Hiya, fellow DIYers and airgun enthusiasts! NK here with a quick pellet hack to increase pellet velocity in mid to high velocity springer (break barrel) air rifles.
Spring air rifles work by pushing a spring into a locked position. The spring is released and pushes a piston forward, propelling a pellet out of the barrel with air pressure. The sudden compression of air generates intense heat, like a fire piston.
A diesel engine uses the same phenomenon to get its power--it compresses air in a cylinder and injects fuel. The fuel burns, creating a movement of the drive shaft.
This principle can be harnessed for your pellet gun to increase muzzle velocity. (I suspect that in very rare cases that YOU SHOULD NOT TRY TO REPLICATE (You could lose your face. I am dead serious.) I seem to be getting more than 2 inches of penetration on a log (similar to a .22 LR) from a .17 cal. This leads me to believe that the round was traveling in excess of 2,000 FPS,more than double gun's normal power.)
You will need:
Peanut oil or vegetable oil
Alliteration! 3 P's
Springer/breakbarrel gun (Yes, nitro piston/gas ram (NOT CO2) works too, and you guys with gas systems, you can beat the hell out of your "spring" since it is just air, but you may damage seals. Otherwise, you may have few limits, aside from chamber rupture pressure.)

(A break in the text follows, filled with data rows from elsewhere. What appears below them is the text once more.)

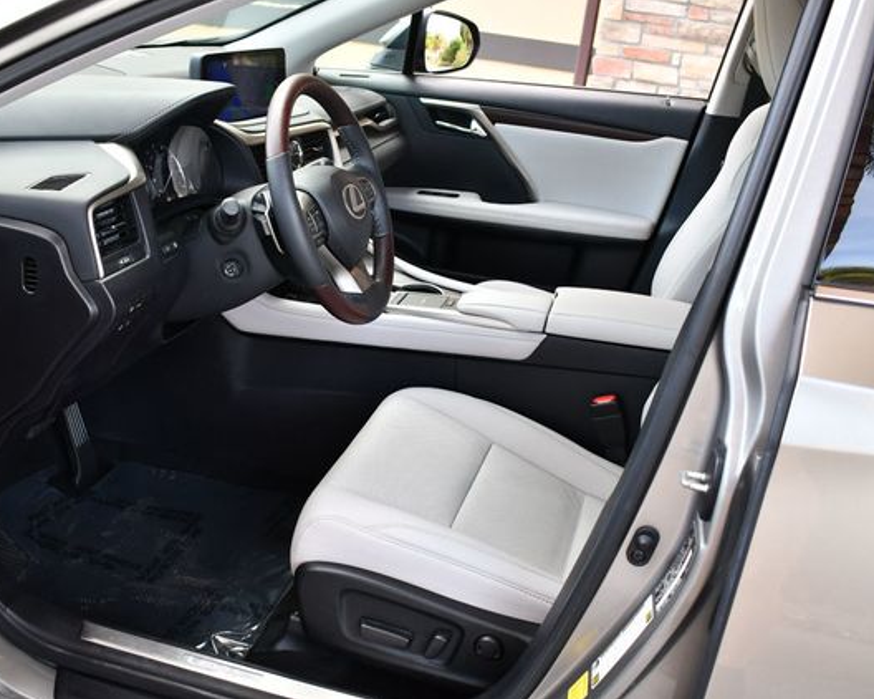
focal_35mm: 41
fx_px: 1060
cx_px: 359
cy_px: 348
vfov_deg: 36.5
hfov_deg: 44.6
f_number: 3.5
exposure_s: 1/250
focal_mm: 18
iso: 450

Put a few drops of peanut or other pant, not petrol oil (petroleum based oils dissolve seals which takes time and money to fix) into a tin of pellets. Shake. Put pellets out on paper towel. Carefully dab off extra oil. Load a pellet and fire. You should see some smoke when you fire. This is normal, and your gun probably does it naturally sometimes.
If you hear a very loud bang, either you have broken the sound barrier (common) or the oil has detonated (also common, and usually breaks sound barrier as well.) If your gun does not shoot over 100 fps normally, than this is bad. DO NOT DO THIS REGULARLY. It may be cool, but it is inaccurate, as the shock wave catches up with the pellet as it gets slower, making it tumble. It also can blow up barrels if repeated with a lot of fuel or very often. In less extreme detonations, it may recock (bad) or break the spring and main seals (also bad. Duh...) So just towel them off again until you get smoke but not a very loud crack.

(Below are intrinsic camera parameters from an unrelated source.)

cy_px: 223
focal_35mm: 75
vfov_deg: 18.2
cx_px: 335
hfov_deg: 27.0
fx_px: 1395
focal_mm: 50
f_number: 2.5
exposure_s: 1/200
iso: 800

If your pellet gun can shoot beyond the sound barrier with super light pellets, like raptors, than the loud sound is just a sonic boom and is fine. You should still tone down oil for accuracy's sake. If your gun can fire beyond sound barrier with normal lead pellets, than go ahead. You will be far enough above to get good accuracy with peanut oil. Probably better than without since the sonic boom takes longer to catch up to a faster pellet. But unless your gun can do it with whatever pellets you are using sans oil, don't. If your gun can break sound barrier with ultralight, still don't, because this coupled with ultralight is bad for spring. You can do this with a gas ram system, however, since they have no spring to worry about.
Step 1: Safety and Tips for Goin' Easy on Gun and Accuracy
1)Dry pellet by shaking and dumping on paper towel. Wipe off the inside of empty tin. Dab pellets. Put in tin and shake. Repeat until the pellets do not make a supersonic boom after firing ten shots. Shake tin avery five well aimed shots or every two very well aimed shots. Or just shake every two min. This re-disperses oil, resulting in more consistent muzzle velocity.
2)You will know a detonation when you hear one. It will usually come coupled with a supersonic crack, but unlike a normal supersonic crack, the initial bang is much louder. When a shot goes supersonic, two things make loud noises: the initial bang of gas escaping the muzzle, (that is the bang from a normal subsonic shit)
The second bang is the shockwave behind the pellet. The shockwave is what causes destabilization, as mentioned earlier. Anyway, in a detonation, the initial bang is very loud. You will be able to tell these apart, almost certainly.
When a detonation occurs, a great deal of force is exerted. I have had one shot where the skirt of the pellet was separated from the head. The head rocketed forward and went through an incredible two inches of solid tree. The skirt Flew out as shrapnel, but a little bit was forced through the thin crack created by the barrel meeting the powerplant. Molten. Inside the gun. Bad. Avoid detonation. really.
One more side note: The official definition of detonation is a combustion reaction that propagates faster than the speed of sound in a given substrate. I am not sure if this is what happens during and airgun "detonation" , but this is the most widely used term. If it were a true detonation, the brisance (shattering ability) is high. This means that a work hardened or high carbon steel may fracture and fly off in a badly designed gun.
I find it likely that it could indeed be a true detonation for two reasons: the gas all reaches ignition temperature at almost exactly the same time. This results in an incredibly fast ignition, and possibly a detonation. Reason two is that a gas deflagration (burn) can breach the sound barrier when it encounters turbulence (such as the constriction from pressure cylinder to barrel, as well as the skirt of pellet. Also, the chamber is so small by the time the gas ignites from that the flame probably rebounds across the chamber at unimaginable speed.